$regex¶
- $regex¶
The $regex operator provides regular expression capabilities for pattern matching strings in queries. MongoDB uses Perl compatible regular expressions (i.e. “PCRE.”)
You can specify regular expressions using regular expression objects (i.e. /pattern/ ) or using the $regex operator. The following examples are equivalent:
db.collection.find( { field: /acme.*corp/i } ); db.collection.find( { field: { $regex: 'acme.*corp', $options: 'i' } } );
These expressions match all documents in collection where the value of field matches the case-insensitive regular expression acme.*corp.
- $options¶
$regex provides four option flags:
i toggles case insensitivity, and allows all letters in the pattern to match upper and lower cases.
m toggles multiline regular expression. Without this option, all regular expression match within one line.
If there are no newline characters (e.g. \n) or no start/end of line construct, the m option has no effect.
x toggles an “extended” capability. When set, $regex ignores all white space characters unless escaped or included in a character class.
Additionally, it ignores characters between an un-escaped # character and the next new line, so that you may include comments in complicated patterns. This only applies to data characters; white space characters may never appear within special character sequences in a pattern.
The x option does not affect the handling of the VT character (i.e. code 11.)
s allows the dot (e.g. .) character to match all characters including newline characters.
Only the i and m options are available for the native JavaScript regular expression objects (e.g. /acme.*corp/i). To use x and s options, you must use the “$regex” operator with the “$options” syntax.
To combine a regular expression match with other operators, you need to use the “$regex” operator. For example:
db.collection.find( { field: { $regex: /acme.*corp/i, $nin: [ 'acmeblahcorp' ] } } );
This expression returns all instances of field in collection that match the case insensitive regular expression acme.*corp that don’t match acmeblahcorp.
Behavior¶
PCRE Matching Engine¶
$regex uses “Perl Compatible Regular Expressions” (PCRE) as the matching engine.
$in Expressions¶
To include a regular expression in an $in query expression, you can only use JavaScript regular expression objects (i.e. /pattern/ ).
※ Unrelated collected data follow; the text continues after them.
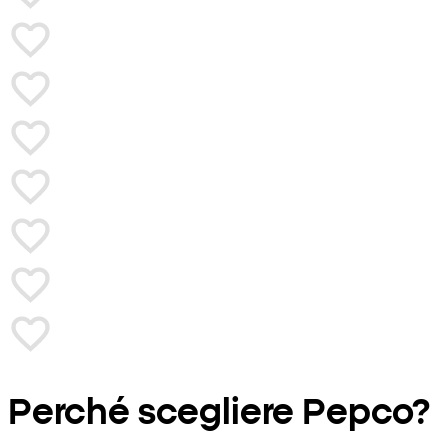
Perché scegliere Pepco?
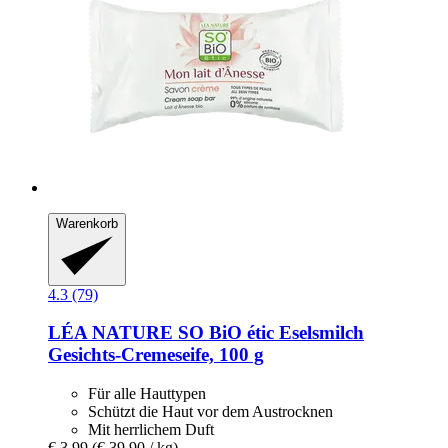
Warenkorb
4.3 (79)
LÉA NATURE SO BiO étic
Eselsmilch
Gesichts-​Cremeseife, 100 g
Für alle Hauttypen
Schützt die Haut vor dem Austrocknen
Mit herrlichem Duft
€ 3,99
(€ 39,90 / kg)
You cannot use $regex operator expressions inside an $in.
Index Use¶
If an index exists for the field, then MongoDB matches the regular expression against the values in the index, which can be faster than a collection scan. Further optimization can occur if the regular expression is a “prefix expression”, which means that all potential matches start with the same string. This allows MongoDB to construct a “range” from that prefix and only match against those values from the index that fall within that range.
A regular expression is a “prefix expression” if it starts with a caret (^) or a left anchor (\A), followed by a string of simple symbols. For example, the regex /^abc.*/ will be optimized by matching only against the values from the index that start with abc.
Additionally, while /^a/, /^a.*/, and /^a.*$/ match equivalent strings, they have different performance characteristics. All of these expressions use an index if an appropriate index exists; however, /^a.*/, and /^a.*$/ are slower. /^a/ can stop scanning after matching the prefix.